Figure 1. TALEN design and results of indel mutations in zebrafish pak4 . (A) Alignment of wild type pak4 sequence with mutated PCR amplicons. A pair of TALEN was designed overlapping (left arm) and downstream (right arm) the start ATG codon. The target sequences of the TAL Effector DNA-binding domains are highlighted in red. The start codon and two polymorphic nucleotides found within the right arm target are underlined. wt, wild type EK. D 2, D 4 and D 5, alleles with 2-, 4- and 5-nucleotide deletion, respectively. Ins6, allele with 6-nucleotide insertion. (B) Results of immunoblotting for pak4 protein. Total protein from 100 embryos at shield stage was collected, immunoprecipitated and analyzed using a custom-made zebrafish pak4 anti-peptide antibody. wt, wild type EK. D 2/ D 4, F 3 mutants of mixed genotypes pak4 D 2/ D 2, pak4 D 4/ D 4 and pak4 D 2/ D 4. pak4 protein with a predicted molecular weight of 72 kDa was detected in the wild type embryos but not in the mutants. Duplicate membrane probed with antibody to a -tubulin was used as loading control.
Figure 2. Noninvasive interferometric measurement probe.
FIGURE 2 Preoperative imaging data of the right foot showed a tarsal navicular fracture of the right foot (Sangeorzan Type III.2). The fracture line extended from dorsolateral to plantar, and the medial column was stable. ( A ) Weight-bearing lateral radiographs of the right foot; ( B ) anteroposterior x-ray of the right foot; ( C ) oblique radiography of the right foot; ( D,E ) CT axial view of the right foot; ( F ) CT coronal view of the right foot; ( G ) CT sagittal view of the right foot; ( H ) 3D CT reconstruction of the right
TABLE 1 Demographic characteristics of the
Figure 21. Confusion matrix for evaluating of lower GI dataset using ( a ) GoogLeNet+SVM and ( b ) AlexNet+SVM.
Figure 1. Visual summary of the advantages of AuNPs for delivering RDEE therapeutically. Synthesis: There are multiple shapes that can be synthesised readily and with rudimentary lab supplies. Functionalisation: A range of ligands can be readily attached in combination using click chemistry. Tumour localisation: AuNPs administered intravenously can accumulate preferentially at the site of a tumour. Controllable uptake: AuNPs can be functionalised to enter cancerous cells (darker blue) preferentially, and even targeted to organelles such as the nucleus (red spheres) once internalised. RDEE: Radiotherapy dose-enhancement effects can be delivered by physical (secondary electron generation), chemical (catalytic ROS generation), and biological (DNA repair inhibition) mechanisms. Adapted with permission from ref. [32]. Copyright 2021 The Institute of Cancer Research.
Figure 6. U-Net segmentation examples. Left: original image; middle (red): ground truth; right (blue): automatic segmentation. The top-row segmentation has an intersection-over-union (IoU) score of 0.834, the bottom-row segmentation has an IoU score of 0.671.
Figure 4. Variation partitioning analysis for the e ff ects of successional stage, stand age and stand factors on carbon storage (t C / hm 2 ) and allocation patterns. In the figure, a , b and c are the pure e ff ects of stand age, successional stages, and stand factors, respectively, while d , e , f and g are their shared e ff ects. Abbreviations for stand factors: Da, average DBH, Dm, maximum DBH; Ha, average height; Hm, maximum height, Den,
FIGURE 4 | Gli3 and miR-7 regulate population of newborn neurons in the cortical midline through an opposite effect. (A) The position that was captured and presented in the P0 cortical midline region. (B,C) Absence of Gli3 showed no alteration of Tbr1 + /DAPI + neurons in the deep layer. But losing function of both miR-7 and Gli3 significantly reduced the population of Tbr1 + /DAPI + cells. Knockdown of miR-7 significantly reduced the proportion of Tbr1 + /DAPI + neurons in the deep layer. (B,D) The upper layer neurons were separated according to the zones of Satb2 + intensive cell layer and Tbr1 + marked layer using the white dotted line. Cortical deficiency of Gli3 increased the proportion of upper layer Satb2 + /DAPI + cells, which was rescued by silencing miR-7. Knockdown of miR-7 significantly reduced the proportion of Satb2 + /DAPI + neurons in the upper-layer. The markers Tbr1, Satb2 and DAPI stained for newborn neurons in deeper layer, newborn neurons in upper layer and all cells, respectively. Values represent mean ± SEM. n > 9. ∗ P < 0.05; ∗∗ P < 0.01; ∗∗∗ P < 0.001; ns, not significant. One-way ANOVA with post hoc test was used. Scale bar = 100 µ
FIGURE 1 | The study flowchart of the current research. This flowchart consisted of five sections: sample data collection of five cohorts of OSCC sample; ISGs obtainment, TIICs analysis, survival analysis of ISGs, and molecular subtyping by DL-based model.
------------------------
What is wanted is every line above, written out exactly.

Figure 1. TALEN design and results of indel mutations in zebrafish pak4 . (A) Alignment of wild type pak4 sequence with mutated PCR amplicons. A pair of TALEN was designed overlapping (left arm) and downstream (right arm) the start ATG codon. The target sequences of the TAL Effector DNA-binding domains are highlighted in red. The start codon and two polymorphic nucleotides found within the right arm target are underlined. wt, wild type EK. D 2, D 4 and D 5, alleles with 2-, 4- and 5-nucleotide deletion, respectively. Ins6, allele with 6-nucleotide insertion. (B) Results of immunoblotting for pak4 protein. Total protein from 100 embryos at shield stage was collected, immunoprecipitated and analyzed using a custom-made zebrafish pak4 anti-peptide antibody. wt, wild type EK. D 2/ D 4, F 3 mutants of mixed genotypes pak4 D 2/ D 2, pak4 D 4/ D 4 and pak4 D 2/ D 4. pak4 protein with a predicted molecular weight of 72 kDa was detected in the wild type embryos but not in the mutants. Duplicate membrane probed with antibody to a -tubulin was used as loading control.
Figure 2. Noninvasive interferometric measurement probe.
FIGURE 2 Preoperative imaging data of the right foot showed a tarsal navicular fracture of the right foot (Sangeorzan Type III.2). The fracture line extended from dorsolateral to plantar, and the medial column was stable. ( A ) Weight-bearing lateral radiographs of the right foot; ( B ) anteroposterior x-ray of the right foot; ( C ) oblique radiography of the right foot; ( D,E ) CT axial view of the right foot; ( F ) CT coronal view of the right foot; ( G ) CT sagittal view of the right foot; ( H ) 3D CT reconstruction of the right
TABLE 1 Demographic characteristics of the
Figure 21. Confusion matrix for evaluating of lower GI dataset using ( a ) GoogLeNet+SVM and ( b ) AlexNet+SVM.
Figure 1. Visual summary of the advantages of AuNPs for delivering RDEE therapeutically. Synthesis: There are multiple shapes that can be synthesised readily and with rudimentary lab supplies. Functionalisation: A range of ligands can be readily attached in combination using click chemistry. Tumour localisation: AuNPs administered intravenously can accumulate preferentially at the site of a tumour. Controllable uptake: AuNPs can be functionalised to enter cancerous cells (darker blue) preferentially, and even targeted to organelles such as the nucleus (red spheres) once internalised. RDEE: Radiotherapy dose-enhancement effects can be delivered by physical (secondary electron generation), chemical (catalytic ROS generation), and biological (DNA repair inhibition) mechanisms. Adapted with permission from ref. [32]. Copyright 2021 The Institute of Cancer Research.
Figure 6. U-Net segmentation examples. Left: original image; middle (red): ground truth; right (blue): automatic segmentation. The top-row segmentation has an intersection-over-union (IoU) score of 0.834, the bottom-row segmentation has an IoU score of 0.671.
Figure 4. Variation partitioning analysis for the e ff ects of successional stage, stand age and stand factors on carbon storage (t C / hm 2 ) and allocation patterns. In the figure, a , b and c are the pure e ff ects of stand age, successional stages, and stand factors, respectively, while d , e , f and g are their shared e ff ects. Abbreviations for stand factors: Da, average DBH, Dm, maximum DBH; Ha, average height; Hm, maximum height, Den,
FIGURE 4 | Gli3 and miR-7 regulate population of newborn neurons in the cortical midline through an opposite effect. (A) The position that was captured and presented in the P0 cortical midline region. (B,C) Absence of Gli3 showed no alteration of Tbr1 + /DAPI + neurons in the deep layer. But losing function of both miR-7 and Gli3 significantly reduced the population of Tbr1 + /DAPI + cells. Knockdown of miR-7 significantly reduced the proportion of Tbr1 + /DAPI + neurons in the deep layer. (B,D) The upper layer neurons were separated according to the zones of Satb2 + intensive cell layer and Tbr1 + marked layer using the white dotted line. Cortical deficiency of Gli3 increased the proportion of upper layer Satb2 + /DAPI + cells, which was rescued by silencing miR-7. Knockdown of miR-7 significantly reduced the proportion of Satb2 + /DAPI + neurons in the upper-layer. The markers Tbr1, Satb2 and DAPI stained for newborn neurons in deeper layer, newborn neurons in upper layer and all cells, respectively. Values represent mean ± SEM. n > 9. ∗ P < 0.05; ∗∗ P < 0.01; ∗∗∗ P < 0.001; ns, not significant. One-way ANOVA with post hoc test was used. Scale bar = 100 µ
FIGURE 1 | The study flowchart of the current research. This flowchart consisted of five sections: sample data collection of five cohorts of OSCC sample; ISGs obtainment, TIICs analysis, survival analysis of ISGs, and molecular subtyping by DL-based model.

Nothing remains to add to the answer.